Cumhurbaşkanı Erdoğan, şöyle devam etti:
"Bugün Ayasofya, inşa edildiği tarihten itibaren defalarca şahit olduğu yeniden dirilişlerinden birini yaşıyor. Ayasofya'nın dirilişi, Mescid-i Aksa'nın özgürlüğe kavuşmasının habercisidir. Ayasofya'nın dirilişi, dünyanın dört bir yanındaki Müslümanların fetret devrinden çıkış iradesinin ayak sesidir. Ayasofya'nın dirilişi, sadece Müslümanların değil, onlarla birlikte tüm mazlumların, mağdurların, ezilmişlerin, sömürülmüşlerin umut ateşinin yeniden alevlenişidir. Ayasofya'nın dirilişi, Türk milleti, Müslümanlar ve tüm insanlık olarak dünyaya söyleyecek yeni sözlerimiz olduğunun ifadesidir. Ayasofya'nın dirilişi, Bedir'den Malazgirt'e, Niğbolu'dan Çanakkale'ye kadar tarihimizin tüm atılım dönemlerini yeniden hatırlayışımızın adıdır. Ayasofya'nın dirilişi, şehitlerimizin ve gazilerimizin emanetlerine gerekirse canımız pahasına sahip çıkma kararlılığımızın remzidir."
'Gecikmiş bir yeniden silkiniştir'
Ayasofya'nın dirilişinin, Buhara'dan Endülüs'e kadar medeniyetin tüm sembol şehirlerine verilen bir gönül selamı olduğunu ifade eden Erdoğan, "Ayasofya'nın dirilişi, Alparslan'dan Fatih'e ve Abdülhamit'e kadar ecdadın tamamına vefamızın gereğidir. Ayasofya'nın dirilişi, Fatih'in fetih ruhunu şad etme yanında, Akşemsettin'in maneviyatını, Mimar Sinan'ın estetiğini ve zevkini de yeniden gönlümüzde canlandırmaktır. Ayasofya'nın dirilişi, insanlığın özlemle beklediği temeli adalet, vicdan, ahlak, tevhid ve kardeşlik olan medeniyet güneşimizin yeniden yükselişinin sembolüdür" diye konuştu.

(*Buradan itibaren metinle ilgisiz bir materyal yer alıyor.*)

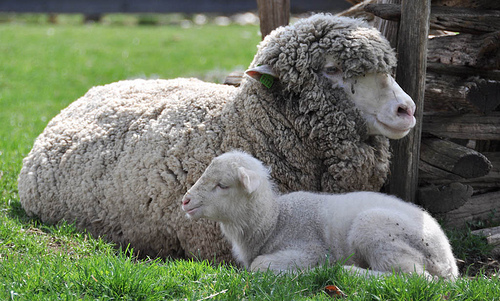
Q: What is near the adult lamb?
A: A baby lamb.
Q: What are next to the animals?
A: Stacks of wood.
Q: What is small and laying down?
A: A young lamb.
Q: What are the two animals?
A: An adult and baby lamb.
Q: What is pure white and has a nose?
A: The head of the baby lamb.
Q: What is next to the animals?
A: Wooden logs.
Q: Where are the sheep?
A: Grass field.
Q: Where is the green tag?
A: Sheep's ear.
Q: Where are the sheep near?
A: Wood structure.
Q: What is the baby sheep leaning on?
A: Adult sheep.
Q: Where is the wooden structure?
A: Next to sheep.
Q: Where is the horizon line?
A: End of field.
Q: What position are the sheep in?
A: Lying.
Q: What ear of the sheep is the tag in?
A: Right.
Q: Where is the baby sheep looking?
A: Left.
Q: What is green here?
A: Grass.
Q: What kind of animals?
A: Sheep.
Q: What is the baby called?
A: A lamb.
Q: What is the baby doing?
A: Laying down.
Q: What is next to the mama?
A: Wood pile.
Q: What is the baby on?
A: Grass.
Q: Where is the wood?
A: Next to the sheep.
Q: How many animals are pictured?
A: Two.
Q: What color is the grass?
A: Green.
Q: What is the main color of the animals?
A: White.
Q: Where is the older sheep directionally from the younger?
A: Behind.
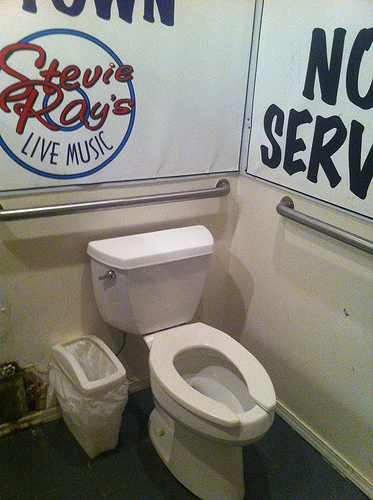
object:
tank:
[85, 225, 214, 337]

"Ayasofya'nın dirilişi, bu mabedin kapılarındaki zincirler yanında, topyekün gönüllerdeki ve ayaklardaki prangaların da kırılıp atılmasıdır" sözlerine yer veren Erdoğan, şunları kaydetti:
"Ezanın aslına döndürülmesinden 70 yıl sonra Fatih'in emaneti Ayasofya'nın da cami olarak hizmete girmesi, gecikmiş bir yeniden silkiniştir. Bu tablo, İslam coğrafyasının dört bir yanındaki sembol değerlerimize yapılan hoyratça saldırılara verilmiş en güzel cevaptır. Türkiye, son dönemde attığı her adımla, artık zamanın ve mekanın nesnesi değil öznesi olduğunu göstermektedir. Millet olarak verdiğimiz tarihi mücadeleyle, temsilcisi olduğumuz medeniyetin aydınlık geleceği için maziden atiye tüm insanlığı kucaklayan bir köprü kuruyoruz. İnşallah bu kutlu yolda yürümeye, durmadan, duraksamadan, yılmadan, azimle, fedakarlıkla, kararlılıkla, menzile ulaşana kadar devam edeceğiz. Bir kez daha Ayasofya'nın yeniden camiye dönmesini sağlayan yargı kararı ve Cumhurbaşkanlığı düzenlemesinin hayırlı olmasını diliyorum. Ayasofya'yı insanlığın ortak kültürel mirası vasfını koruyarak cami olarak ibadete açacağımızın altını da tekrar çiziyorum."
Ayasofya'nın ibadete açılması ve yönetiminin Diyanet İşleri Başkanlığı'na devredilmesi kararının ardından halk Ayasofya’nın önünde akşam namazı kılıyor.